_WHAT TO PRODUCE_
Report every line of the records that contains the word "name", treating uppercase and lowercase letters as distinct.

Data excerpts
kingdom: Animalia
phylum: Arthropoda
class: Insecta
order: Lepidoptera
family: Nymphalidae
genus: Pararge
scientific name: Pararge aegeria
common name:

==

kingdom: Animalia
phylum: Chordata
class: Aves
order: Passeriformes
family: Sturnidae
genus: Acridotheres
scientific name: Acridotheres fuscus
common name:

...

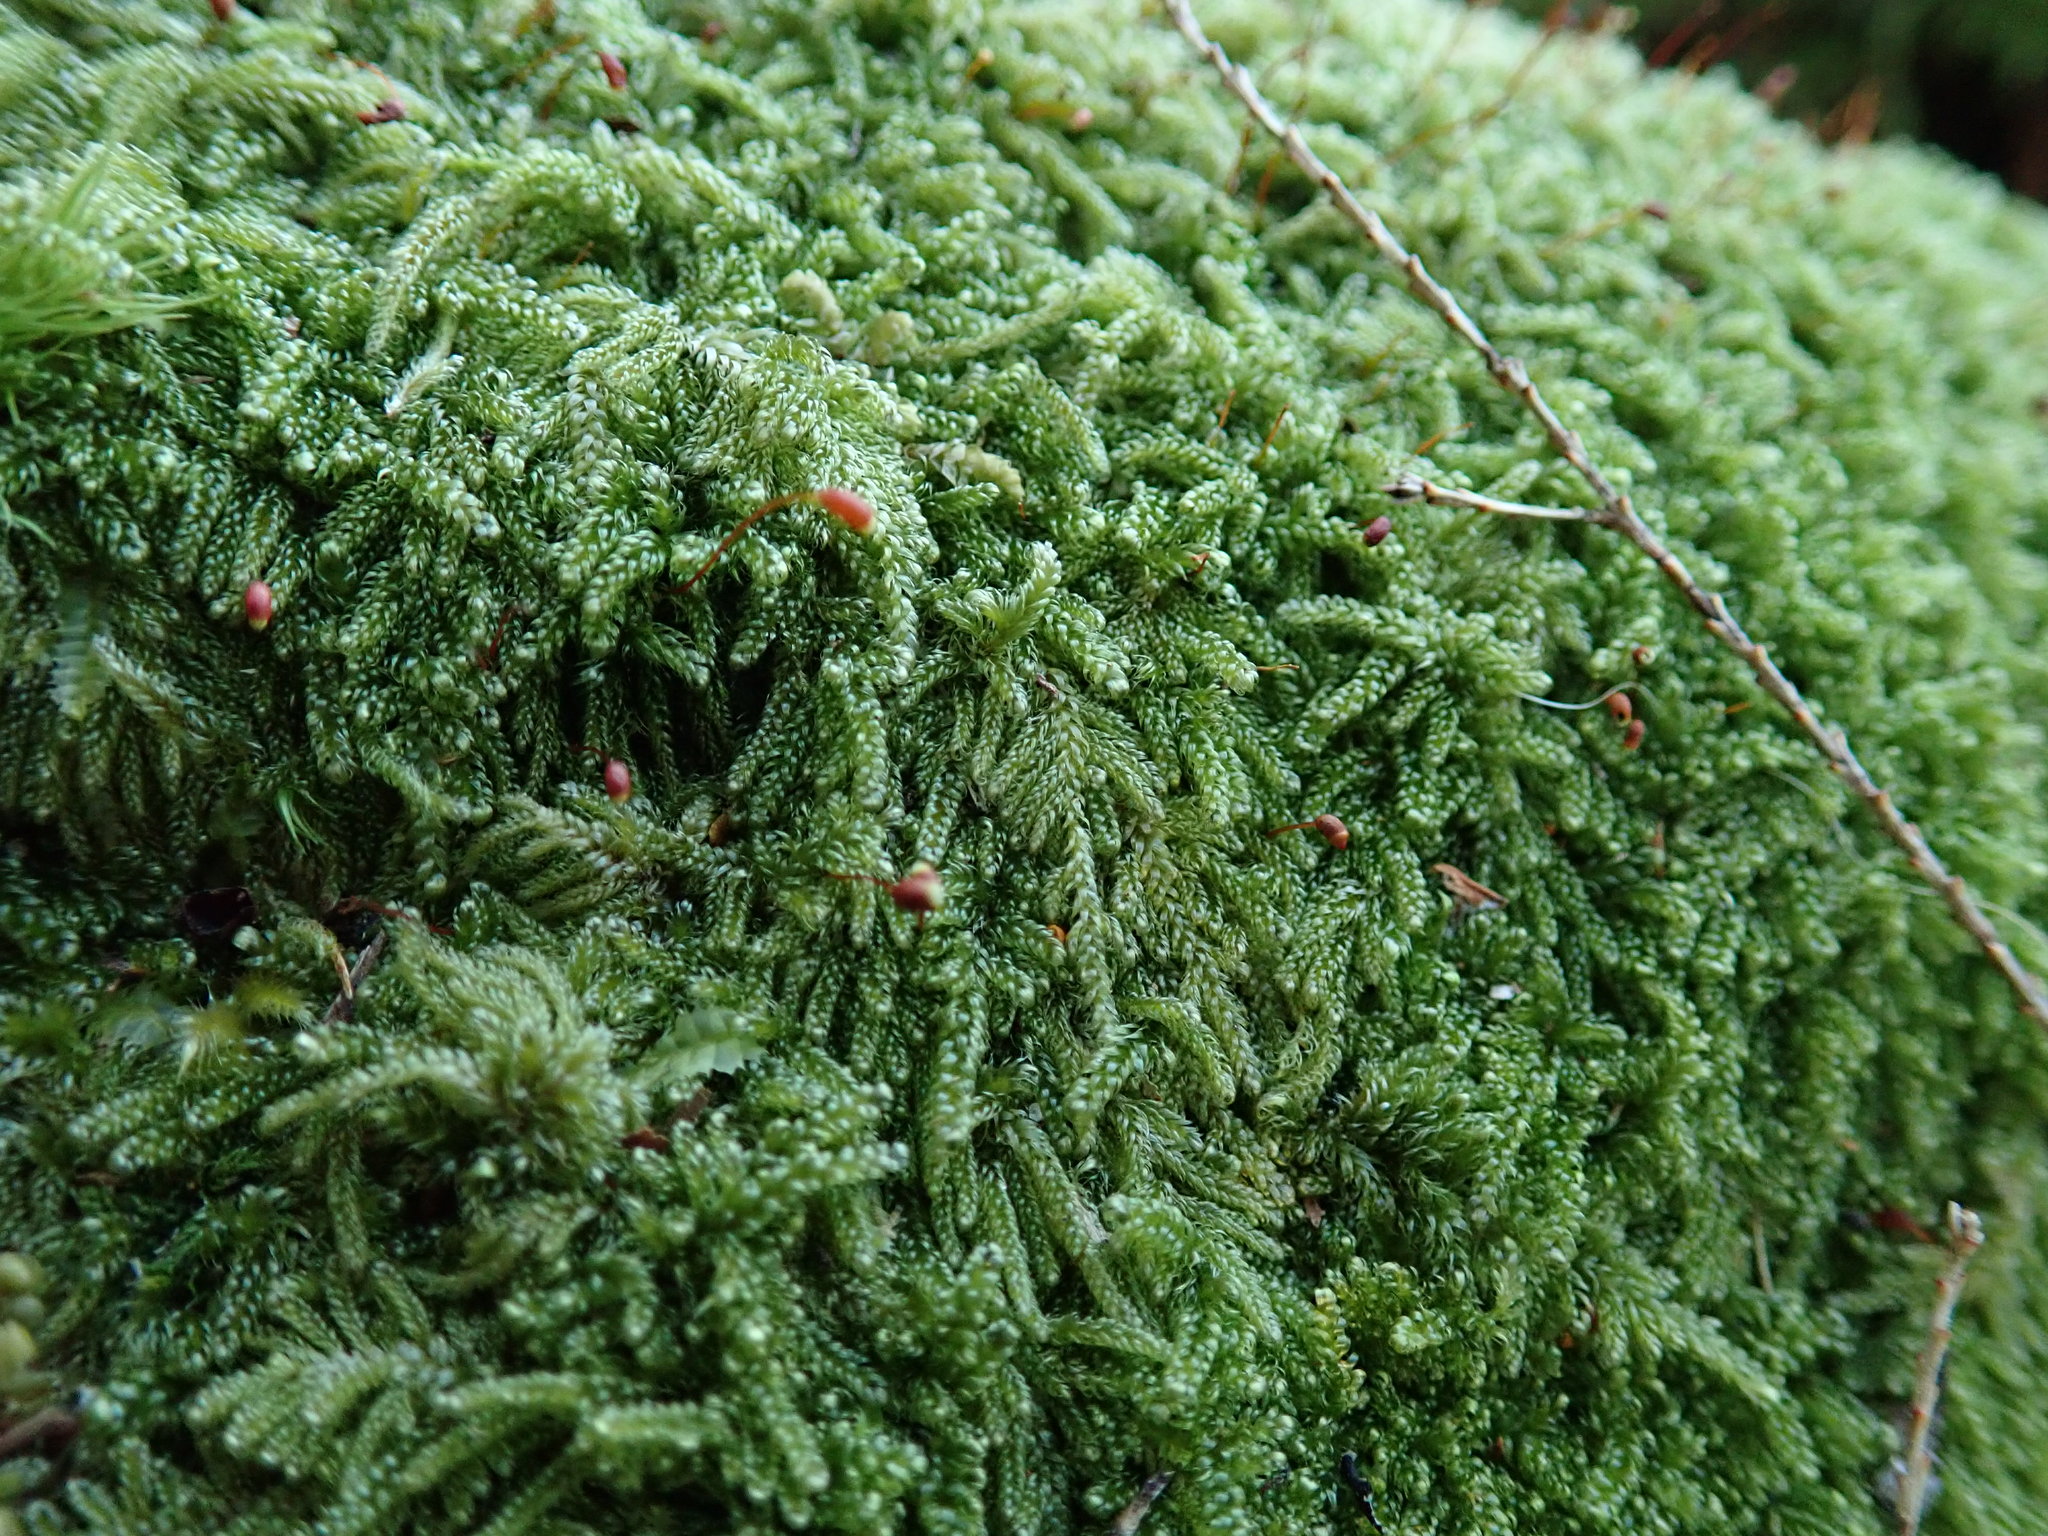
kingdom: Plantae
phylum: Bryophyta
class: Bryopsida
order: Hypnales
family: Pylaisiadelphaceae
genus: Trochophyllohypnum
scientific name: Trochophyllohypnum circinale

_OUTPUT FOR THIS TASK_
scientific name: Pararge aegeria
common name:
scientific name: Acridotheres fuscus
common name:
scientific name: Trochophyllohypnum circinale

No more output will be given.